Nous ne travaillons pas que sur des mesures de compensation, mais également sur des mesures de réduction. Là aussi, nous élaborons des contrats. Notre travail est pédagogique : nous expliquons aux aménageurs ce qu'est la compensation, en quoi elle impose des contraintes et offre des opportunités. L'exigence d'efficacité à long terme impose des échanges fournis entre l'opérateur et l'aménageur. Le premier doit par exemple être capable de pallier le désengagement d'un agriculteur, dont le contrat échoit au bout de cinq ans, quand la compensation court sur trente ou quarante ans.

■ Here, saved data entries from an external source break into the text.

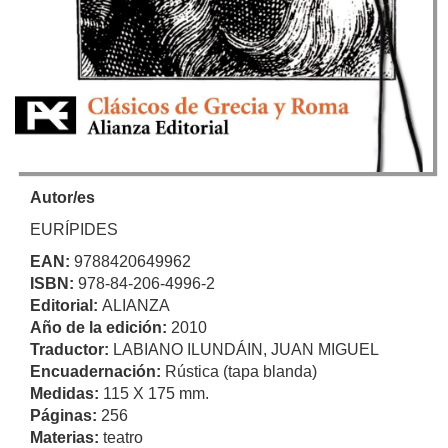
Autor/es
EURÍPIDES
EAN:
9788420649962
ISBN:
978-84-206-4996-2
Editorial:
ALIANZA
Año de la edición:
2010
Traductor:
LABIANO ILUNDÁIN, JUAN MIGUEL
Encuadernación:
Rústica (tapa blanda)
Medidas:
115 X 175 mm.
Páginas:
256
Materias:
teatro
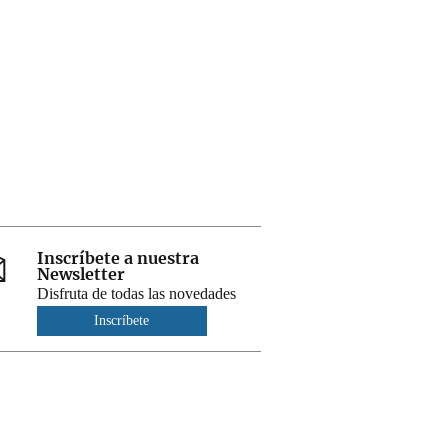
Inscríbete a nuestra
Newsletter
Disfruta de todas las novedades
Inscríbete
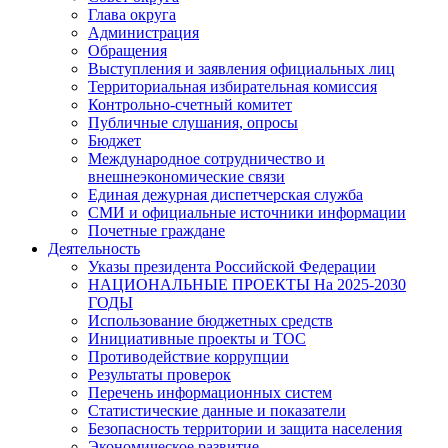
Глава округа
Администрация
Обращения
Выступления и заявления официальных лиц
Территориальная избирательная комиссия
Контрольно-счетный комитет
Публичные слушания, опросы
Бюджет
Международное сотрудничество и
внешнеэкономические связи
Единая дежурная диспетчерская служба
СМИ и официальные источники информации
Почетные граждане
Деятельность
Указы президента Российской Федерации
НАЦИОНАЛЬНЫЕ ПРОЕКТЫ На 2025-2030
ГОДЫ
Использование бюджетных средств
Инициативные проекты и ТОС
Противодействие коррупции
Результаты проверок
Перечень информационных систем
Статистические данные и показатели
Безопасность территории и защита населения
Экономическое развитие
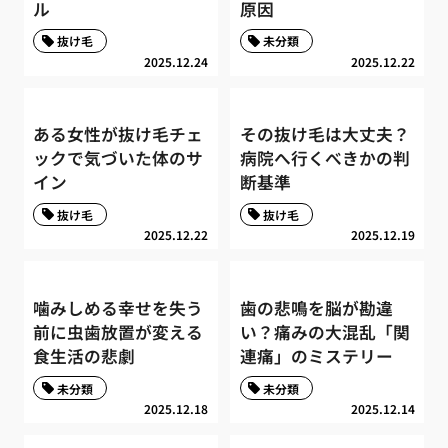
ル
原因
抜け毛
未分類
2025.12.24
2025.12.22
ある女性が抜け毛チェ
その抜け毛は大丈夫？
ックで気づいた体のサ
病院へ行くべきかの判
イン
断基準
抜け毛
抜け毛
2025.12.22
2025.12.19
噛みしめる幸せを失う
歯の悲鳴を脳が勘違
前に虫歯放置が変える
い？痛みの大混乱「関
食生活の悲劇
連痛」のミステリー
未分類
未分類
2025.12.18
2025.12.14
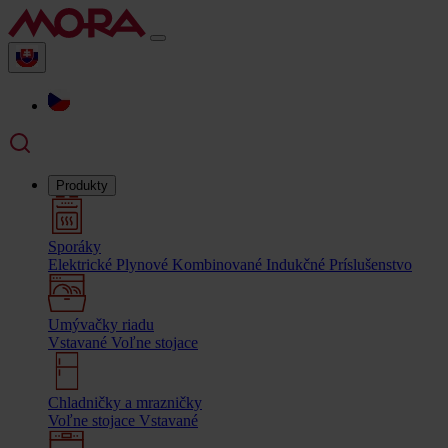
Produkty
Sporáky
Elektrické
Plynové
Kombinované
Indukčné
Príslušenstvo
Umývačky riadu
Vstavané
Voľne stojace
Chladničky a mrazničky
Voľne stojace
Vstavané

Nous accompagnons aussi les aménageurs qui ne parviennent pas à déployer leurs mesures de compensation car elles ne sont pas acceptées par les agriculteurs. L'un de nos clients avait prévu deux hectares de jachère par éolienne mais ne trouvait aucun agriculteur partenaire. Nous avons cherché des mesures équivalentes. Après le passage d'une convention avec le Muséum national d'histoire naturelle, nous avons rencontré les coopératives d'agriculteurs, la chambre d'agriculture, les associations de chasseurs. Dans le respect de l'équivalence écologique, il s'est avéré intéressant d'alterner la jachère avec la mise en place de haies, de bouchons et de bandes enherbées. Les conflits ont été apaisés.
La compensation est une véritable occasion pour l'agriculteur de jouer un rôle dans la préservation de l'environnement, tout en gagnant un revenu complémentaire. Les sommes ne sont pas très élevées et ne pousseront pas un agriculteur à produire des papillons plutôt que du blé. Pour que la compensation soit réussie, il faut que chacun soit raisonnable et construise ensemble la solution, en conjuguant intérêt général de la biodiversité et intérêt particulier de l'agriculteur.
Enfin, notre logique est de privilégier la contractualisation plutôt que l'acquisition de terres.